# Will it be a problems?



## SangkaiMerah (Dec 1, 2011)

Hye.. 

My name is damien n i got few questions to ask about hedgehog.. I planning to buy a pair of hedgehog n i really interested bout this animal.. From what i read from ur articles saying do not put hedgehog in a glass/tank aqurium cz it did not have a good ventilation.. Oky what is i still want to put it in an aqurium tank will it b a problem? Ive converted my tank to be like a mini self support free eating n safe playing zone for the hedgehog n the tank ive incl black soil tht have earthworm, grass on top, a small plant tht hedgehog cannot climb, artificial sunlight (due to the tank is inside the house n sunlight cannot reach) automatically open for 6hrs, a complete house for hedge to sleep n play wheels and also ive incl a small battery free standing fan (size like our normal pen) for ventilation n automatically on every 2hrs for 20mins and my converted aqurium didnt have any cover on top cz ive replace it with a wire to preven my cat entering the tank.. Length 2ft, width 1ft n height 1ft (aqurium size).. So my question is will it still a problem if i decided to put my hedgehog in there? In my point of view is suffiect in oxygen (due to the plant n grass), sunlight (artificial sunlamp), a good ventilations (open lids n fan).. Pls assist me in these matters cz i really interested to pet a hedgehog n ive spend a lot of energy in planning the tank for the hedgehog before i found these websits .. 

Sincerely, 
Damien...

Sent from my iPad


----------



## Hedgieonboard (Nov 15, 2009)

There would be some problems I could foresee with the tank. Size would be the first one. With the tank being 2 foot by 1 that would only be 2 sqft, the minimum recommendation is 4sqft plus. Hedgehogs need safe wheels and after one was placed in the tank there wouldn't be much room left. Tanks aren't recommended but if it was to be used it would take a very large tank to avoid a lot of ventilation issues, like a 30 gallon long. A tank that size is so heavy it's very hard to clean. Even with the fan I don't think the ventilation would be very good with that size tank plus hedgies can be very sensitive to drafts caused from fans. What kind of heating would be used for the cage? With glass, a lot of times temperature differences will create condensation. The soil, earthworms and grass will not be able to be sanitized and with the amount of poop and pee a hedgie creates there would be no way for the system, on such a small scale, to take care of it. You could always plant some grass in a container and grow separately so that your hedgie could play in it supervised. If it was in the cage it would be messed up pretty quickly. You have great ideas but in order for the system to work it would have to be on such a large scale that the expense and size would make it impossible in many homes. 

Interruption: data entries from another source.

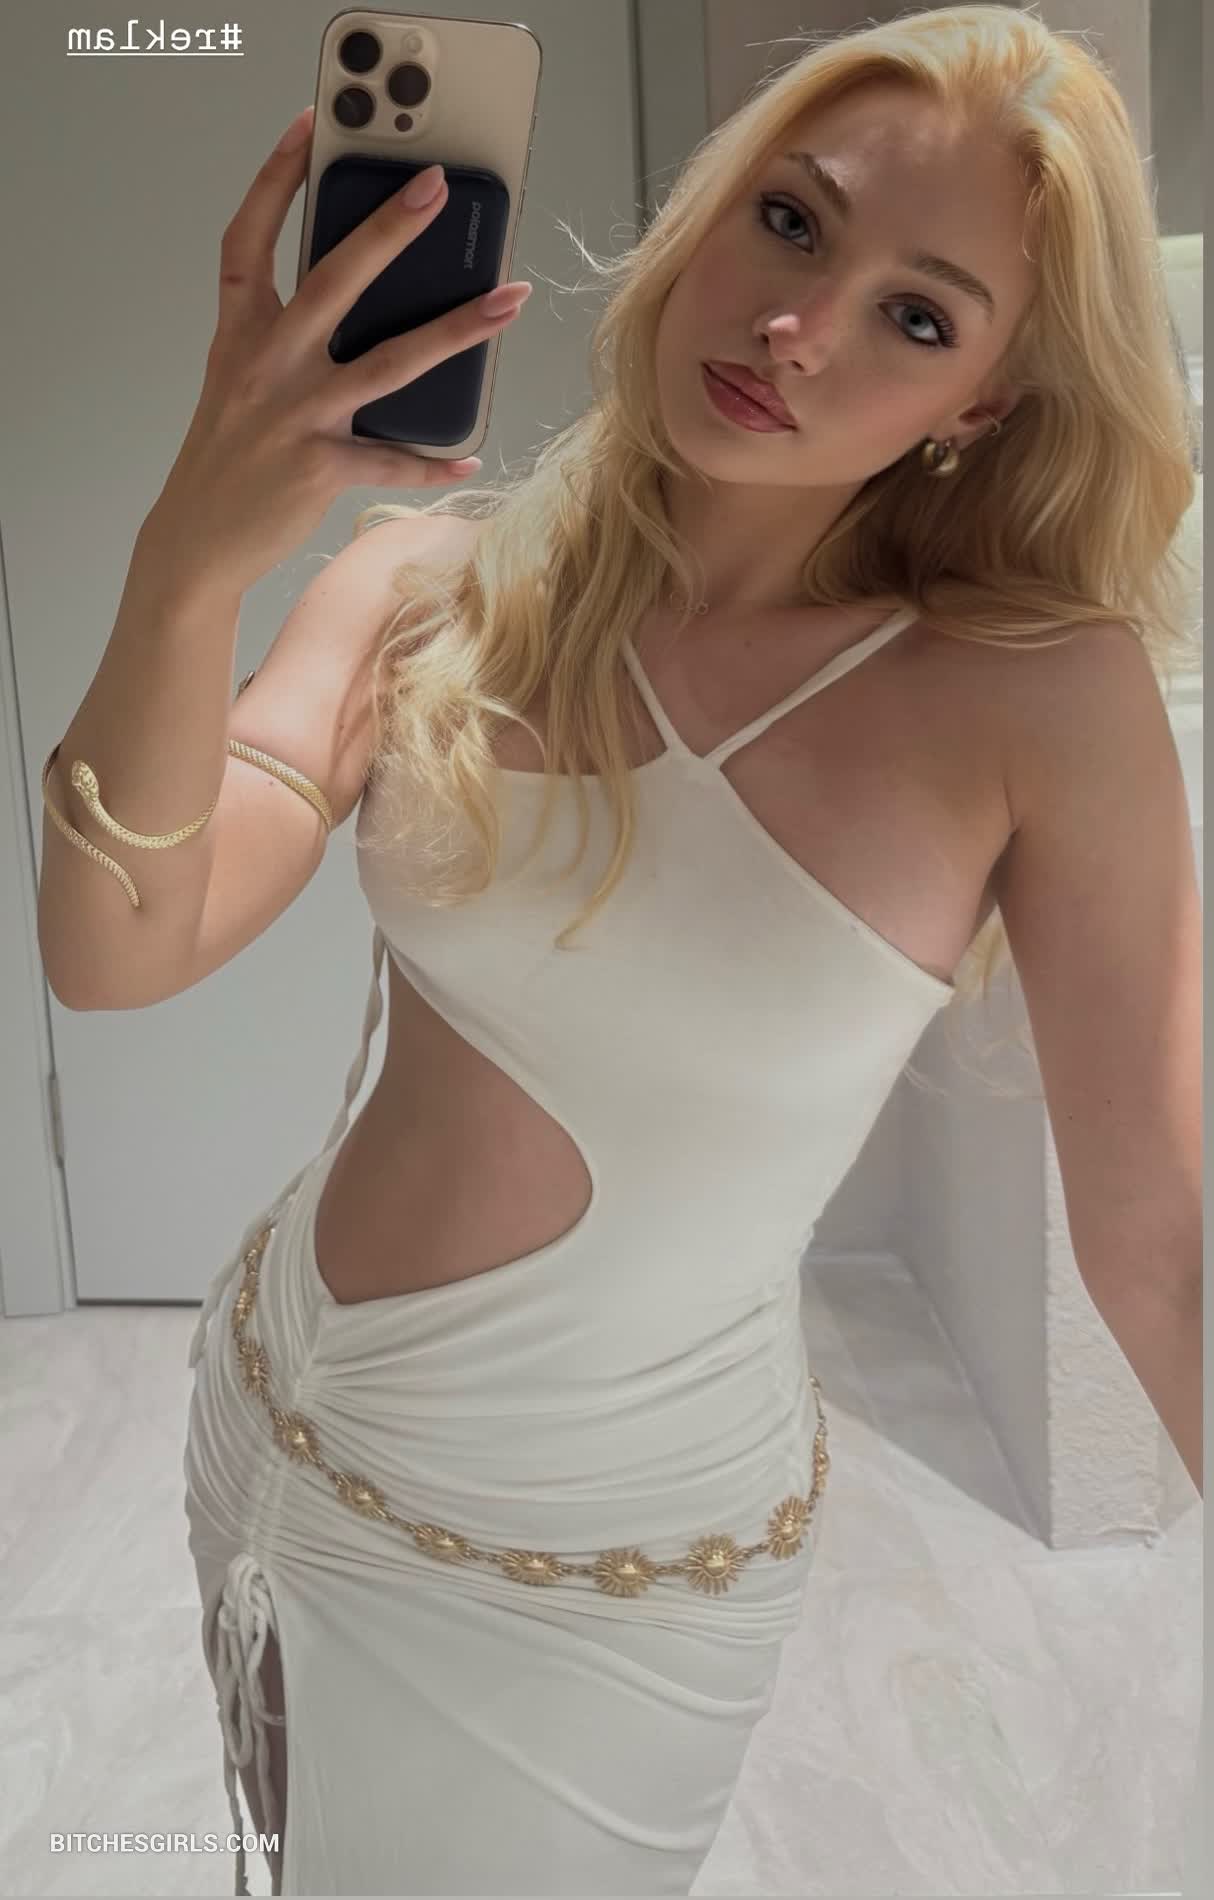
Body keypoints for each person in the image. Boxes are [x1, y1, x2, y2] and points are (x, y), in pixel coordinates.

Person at [38, 5, 1201, 1894]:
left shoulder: (1029, 700)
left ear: (979, 407)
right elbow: (116, 949)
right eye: (791, 221)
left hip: (599, 1575)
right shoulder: (422, 587)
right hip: (273, 1420)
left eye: (917, 317)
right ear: (703, 214)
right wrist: (192, 551)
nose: (798, 327)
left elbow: (1160, 1236)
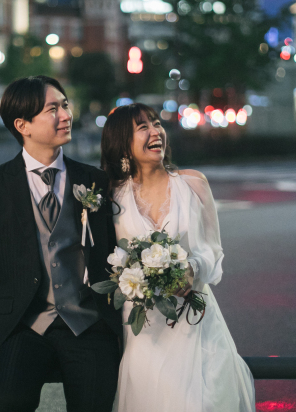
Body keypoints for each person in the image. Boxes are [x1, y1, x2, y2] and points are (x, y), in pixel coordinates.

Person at [0, 76, 122, 412]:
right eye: (52, 109)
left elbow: (110, 254)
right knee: (6, 404)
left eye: (66, 105)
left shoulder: (93, 180)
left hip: (87, 323)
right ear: (22, 125)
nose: (65, 114)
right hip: (21, 326)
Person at [101, 103, 255, 412]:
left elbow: (213, 249)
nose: (155, 131)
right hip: (144, 330)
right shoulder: (112, 199)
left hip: (195, 321)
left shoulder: (193, 184)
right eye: (142, 127)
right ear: (122, 143)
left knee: (207, 401)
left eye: (156, 123)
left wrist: (191, 270)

Some options that would work really well would be 
C & C cage (cubes and coroplast)
Wire topped plastic bottomed cage at least 4sqft
Ferret Nations
Plastic bins can be used if ventilation holes drilled into it and the top also, if you can't find one that's big enough you can connect some together with a pvc pipe or other method to make enough room.

For bedding it's best to pick something easily cleaned. A lot of people use fleece liners since they don't need to be sewn and because they can be washed and reused and do not have any dust. You just cut to the size you need and ready to go 
There's some that use carefresh and just throw it away, wash the cage and replace. I hear that option can be very messy though and that it can be dusty. Others have reported that their hedgehogs have tried eating it. 

I don't mean to come off as negative in any way, I can tell that you have put a lot of thought into your designs and ideas. It's just that I could forsee the things listed above as being problems and wanted to give you a heads up on it. I think it's great that you are on here researching and trying to make a great set up


----------



## ShutUpAndSmile (Mar 7, 2011)

Hedgieonboard pretty much covered everything
Except I'd like to add one thing...
You said you plan to get a pair? Hedgehogs are solitary creatures. You should almost never house hedgehogs together.
Males will always fight
Females will almost always fight except RARELY a mother daughter or a pair of sister. 
Male and Female; well they would create babies. But it would be very stressful for the female to constantly be harassed by the male. Plus if she did have babies with him in there. She would kill them if he didn't. Females need to be left alone when they have babies. Not just from humans but from other hogs. 
Even supervised play time is risky. And don't put a male and female together even with supervised play time. 
You should get to know a species before you start breeding them if that is your intention. 

IF you did manage to get a pair that got along like sisters or a mother daughter. You would need at least 8sqft and two of everything in the cage. 2 food bowls, two water bowls, two wheels and two hides, ect. Plus you would need to keep an extra cage on hand encase they ever decided that they didn't get along. There have been cases where they were getting along great but then one didn't feel well or something and the one killed the other. 

Your better off with two cages at 4sqft + each.


----------



## Christemo (Oct 5, 2011)

I'm really sorry to say it, but that won't work. 
It's much, much easier to use a C&C cage with a fleece liner.
How do you plan on cleaning out the tank with dirt? Where will you get the earthworms from that are 100% guaranteed to not be carrying anything that can harm your hedgie?
Also, a C&C cage can cost you well under $100, while this looks to be an expensive and very, very time consuming set up.

Hedgehogs are solitary creatures. Don't put two together, or they'll fight.


----------